* **Page-level text extractions**

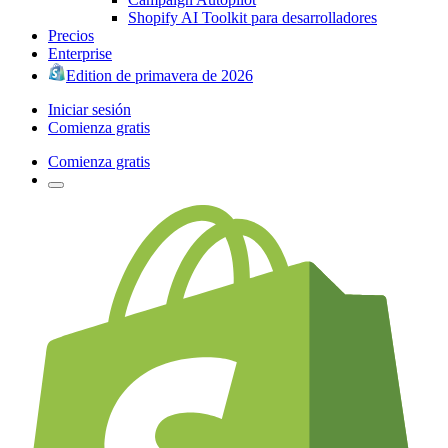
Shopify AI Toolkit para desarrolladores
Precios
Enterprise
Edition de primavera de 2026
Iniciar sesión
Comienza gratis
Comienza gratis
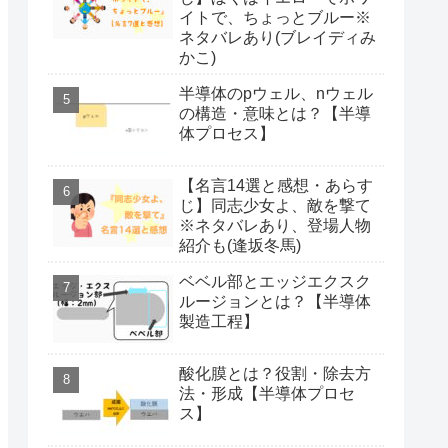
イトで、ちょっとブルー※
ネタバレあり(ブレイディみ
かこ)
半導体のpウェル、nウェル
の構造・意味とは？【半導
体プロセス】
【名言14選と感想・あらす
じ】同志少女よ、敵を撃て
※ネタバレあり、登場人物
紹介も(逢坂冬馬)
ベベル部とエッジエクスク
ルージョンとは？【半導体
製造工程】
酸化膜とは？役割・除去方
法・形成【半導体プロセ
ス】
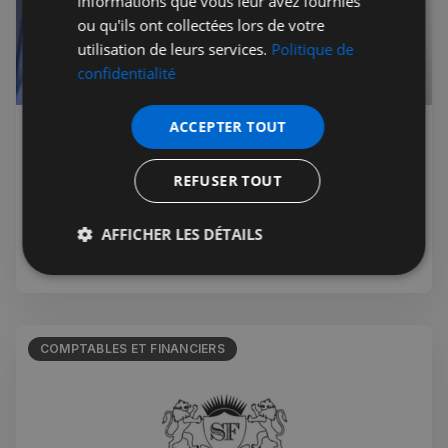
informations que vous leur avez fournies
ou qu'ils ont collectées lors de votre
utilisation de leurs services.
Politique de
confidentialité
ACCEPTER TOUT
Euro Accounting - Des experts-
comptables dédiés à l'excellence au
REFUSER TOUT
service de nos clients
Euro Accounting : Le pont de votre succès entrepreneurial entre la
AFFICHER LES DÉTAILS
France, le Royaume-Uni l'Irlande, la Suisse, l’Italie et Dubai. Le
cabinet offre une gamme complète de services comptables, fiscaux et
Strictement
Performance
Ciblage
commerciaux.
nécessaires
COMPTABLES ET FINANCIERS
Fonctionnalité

==

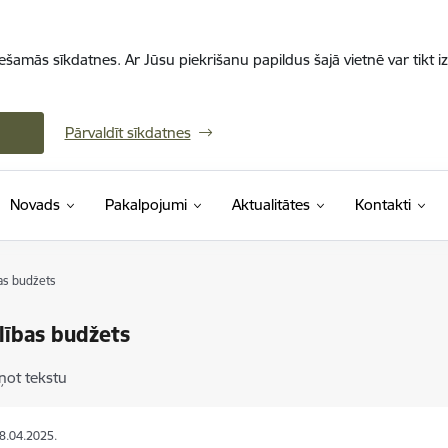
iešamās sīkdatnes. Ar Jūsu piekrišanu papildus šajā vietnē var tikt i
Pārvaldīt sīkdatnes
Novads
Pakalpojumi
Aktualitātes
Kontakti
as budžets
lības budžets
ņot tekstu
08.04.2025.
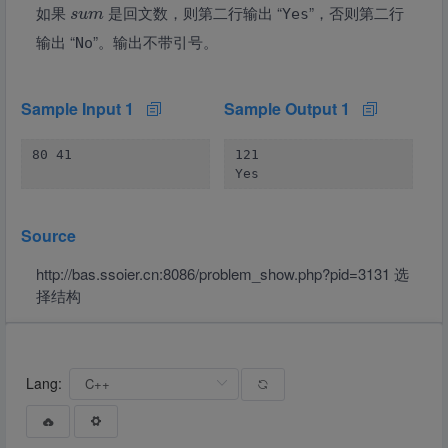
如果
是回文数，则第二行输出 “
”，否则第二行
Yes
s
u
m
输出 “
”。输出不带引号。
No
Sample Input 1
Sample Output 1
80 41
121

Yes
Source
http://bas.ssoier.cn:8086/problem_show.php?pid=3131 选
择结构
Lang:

* **BRIEF**
From the records above, copy only the lines running from the line holding "Iniciar sesión" through the line holding "informations que vous leur avez fournies", with no pictures.

* **SOLUTION BELOW**
Iniciar sesión
Comienza gratis
Comienza gratis
イトで、ちょっとブルー※
ネタバレあり(ブレイディみ
かこ)
半導体のpウェル、nウェル
の構造・意味とは？【半導
体プロセス】
【名言14選と感想・あらす
じ】同志少女よ、敵を撃て
※ネタバレあり、登場人物
紹介も(逢坂冬馬)
ベベル部とエッジエクスク
ルージョンとは？【半導体
製造工程】
酸化膜とは？役割・除去方
法・形成【半導体プロセ
ス】
informations que vous leur avez fournies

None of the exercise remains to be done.